The U.S. Equal Employment Opportunity Commission (EEOC) says that abortion-related accommodations are included under the Pregnant Workers Fairness Act (PWFA). The final version of the EEOC’s rule for implementing the PWFA was released today.
The PWFA, passed by Congress in 2022 was a significant step in protecting the rights of pregnant workers. It requires employers to provide “reasonable accommodations” for workers with limitations relating to “pregnancy, childbirth or related medical conditions” unless the accommodation would result in an undue hardship for the employer. The rules only apply to employers with at least 15 employees.
According to the EEOC, examples of reasonable accommodations include: “Additional, longer, or more flexible breaks to drink water, eat, rest, or use the restroom; changing food or drink policies to allow for a water bottle or food; changing equipment, devices, or workstations, such as providing a stool to sit on, or a way to do work while standing.” More substantial accommodations include providing opportunities for pregnant workers to telework, take leave, or receive a temporary reassignment.
Today, the EEOC issued its final regulation to carry out the law, which officially goes into effect 60 days from April 19, 2024. The new rules state that abortion accommodations are included in “pregnancy, childbirth or related medical conditions” that are covered by the law. When the EEOC first proposed the new rules, including abortion accommodations, some employers and conservative lawmakers objected, claiming the agency expanded the regulations beyond what Congress intended.

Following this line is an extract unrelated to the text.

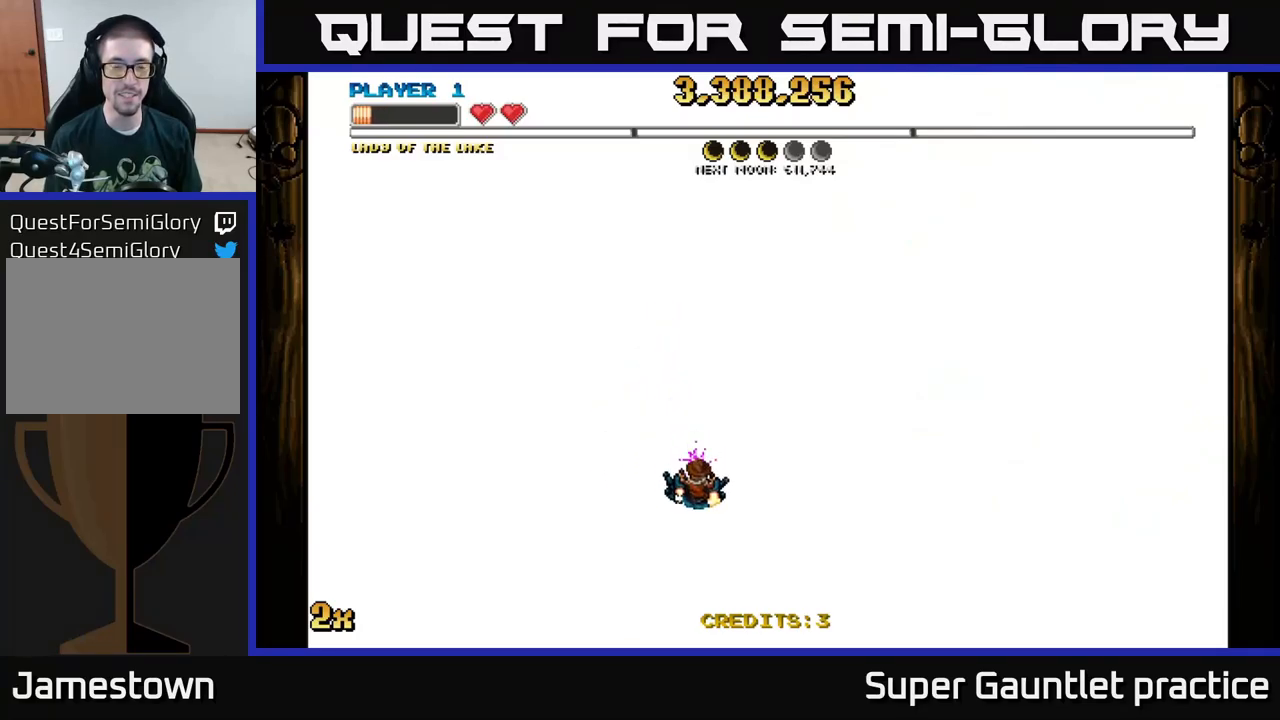
{"buttons": ["A", "X"], "left_stick": "up", "events": [[384, "left_stick", "up"], [484, "X", "down"]]}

Last August, the EEOC published the proposed rules and asked for feedback. The commission received more than 100,000 comments, with over 96,100 of them discussing abortion, a Bloomberg Law study found.
In their final report, the EEOC acknowledges the comments they received on both sides of the abortion issue and dedicates hundreds of pages to addressing each of these concerns. “Many of the comments urging the commission to exclude abortion from the definition of ‘pregnancy, childbirth, or related medical conditions’ expressed the view that abortion is the destruction of a human life, that it is objectionable for moral or religious reasons, and that it is not health care. The commission recognizes these are sincere, deeply held convictions and are often part of an individual’s religious beliefs,” they write in their final rule.
They add, “The commission also received many comments that expressed deeply held beliefs, including religious beliefs, that abortion is a necessary part of health care and that an employer’s religious beliefs should not dictate an employee’s ability to receive a reasonable accommodation under the PWFA.”
The EEOC makes it clear that they are not requiring any employers or health care providers to provide or pay for abortions or any travel-related expenses. The abortion accommodations covered under PWFA would typically include allowing time off for the procedure and recovery. The commission also stated that it will also consider religious objections to providing abortion accommodations on a case-by-case basis.
Putting the abortion debate aside, the PWFA will make a significant contribution to ensuring that pregnant workers can stay on the job. The law updates the Pregnancy Disability Act, passed in 1978. Prior to the passage of PWFA, workers were required to prove that their employer accommodated others who were similar in their ability or inability to work. One study found that courts sided with the employer in two-thirds of lawsuits brought by pregnant workers since 2015. The primary reason for these losses was confusion about which workers were sufficiently similar to trigger the Pregnancy Disability Act’s protections.
According to the ACLU, even simple accommodations were often refused. “Under the pre-PWFA landscape, although the majority of pregnant workers report needing at least one form of modest accommodation, such as more frequent bathroom breaks or a schedule change, roughly a quarter report being unable to obtain them,” writes the ACLU.
Women comprise 57% of the workforce and 86% will have at least one pregnancy. Many will work until late in their pregnancies and return after delivery. Thirty states already had versions of PWFA on the books, and the new legislation will ensure that all pregnant workers can receive reasonable accommodations, and that careers won’t be sidelined by a pregnancy.